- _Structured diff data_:
::::::::::
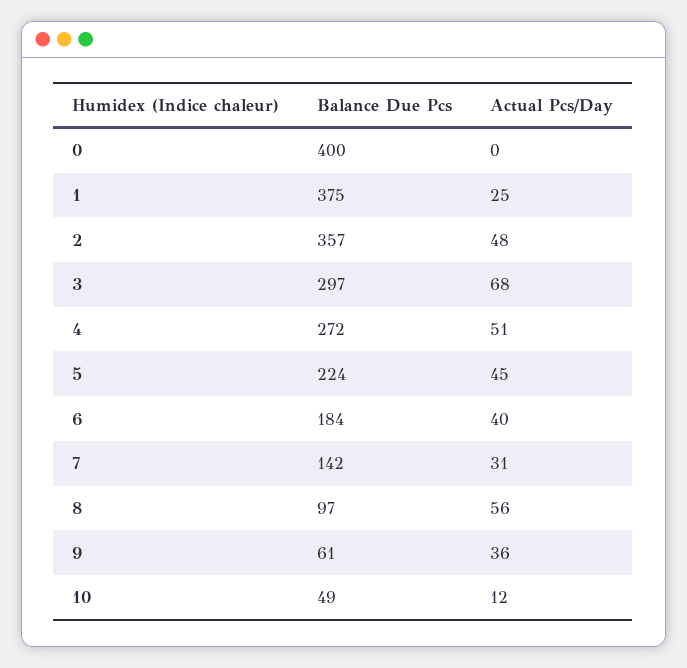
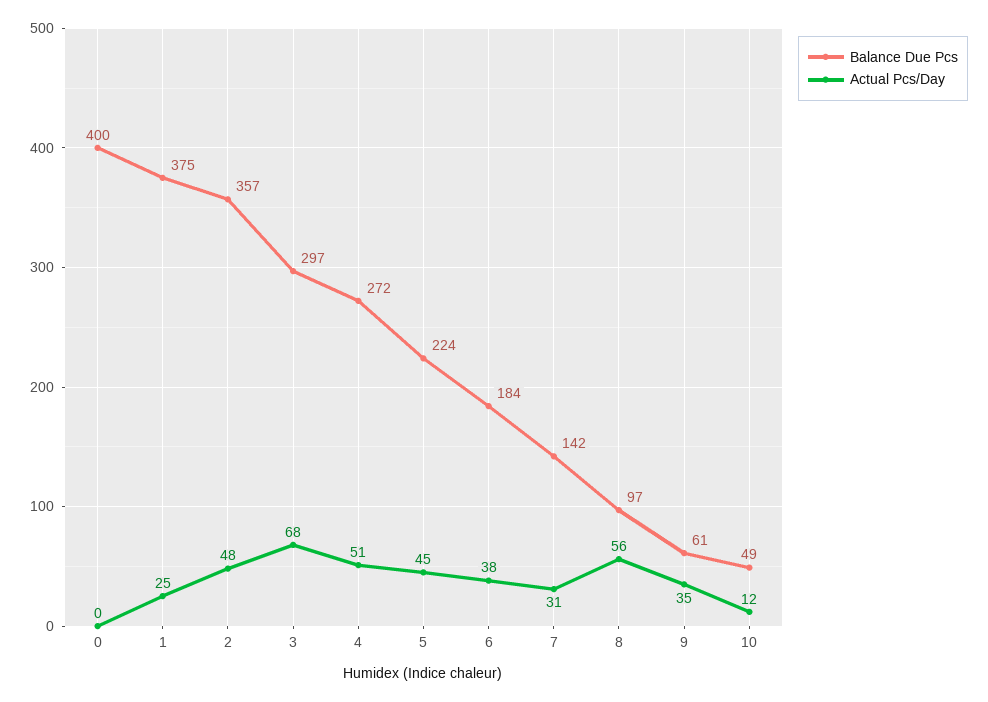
  {
    "Balance Due Pcs": {
      "0": 400,
      "1": 375,
      "2": 357,
      "3": 297,
      "4": 272,
      "5": 224,
      "6": 184,
      "7": 142,
      "8": 97,
      "9": 61,
      "10": 49
    },
    "Actual Pcs/Day": {
      "0": 0,
      "1": 25,
      "2": 48,
      "3": 68,
      "4": 51,
      "5": 45,
-     "6": 40,
+     "6": 38,
      "7": 31,
      "8": 56,
-     "9": 36,
+     "9": 35,
      "10": 12
    }
  }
::::::::::
Give the entries again without a single change, but with no pictures.

  {
    "Balance Due Pcs": {
      "0": 400,
      "1": 375,
      "2": 357,
      "3": 297,
      "4": 272,
      "5": 224,
      "6": 184,
      "7": 142,
      "8": 97,
      "9": 61,
      "10": 49
    },
    "Actual Pcs/Day": {
      "0": 0,
      "1": 25,
      "2": 48,
      "3": 68,
      "4": 51,
      "5": 45,
-     "6": 40,
+     "6": 38,
      "7": 31,
      "8": 56,
-     "9": 36,
+     "9": 35,
      "10": 12
    }
  }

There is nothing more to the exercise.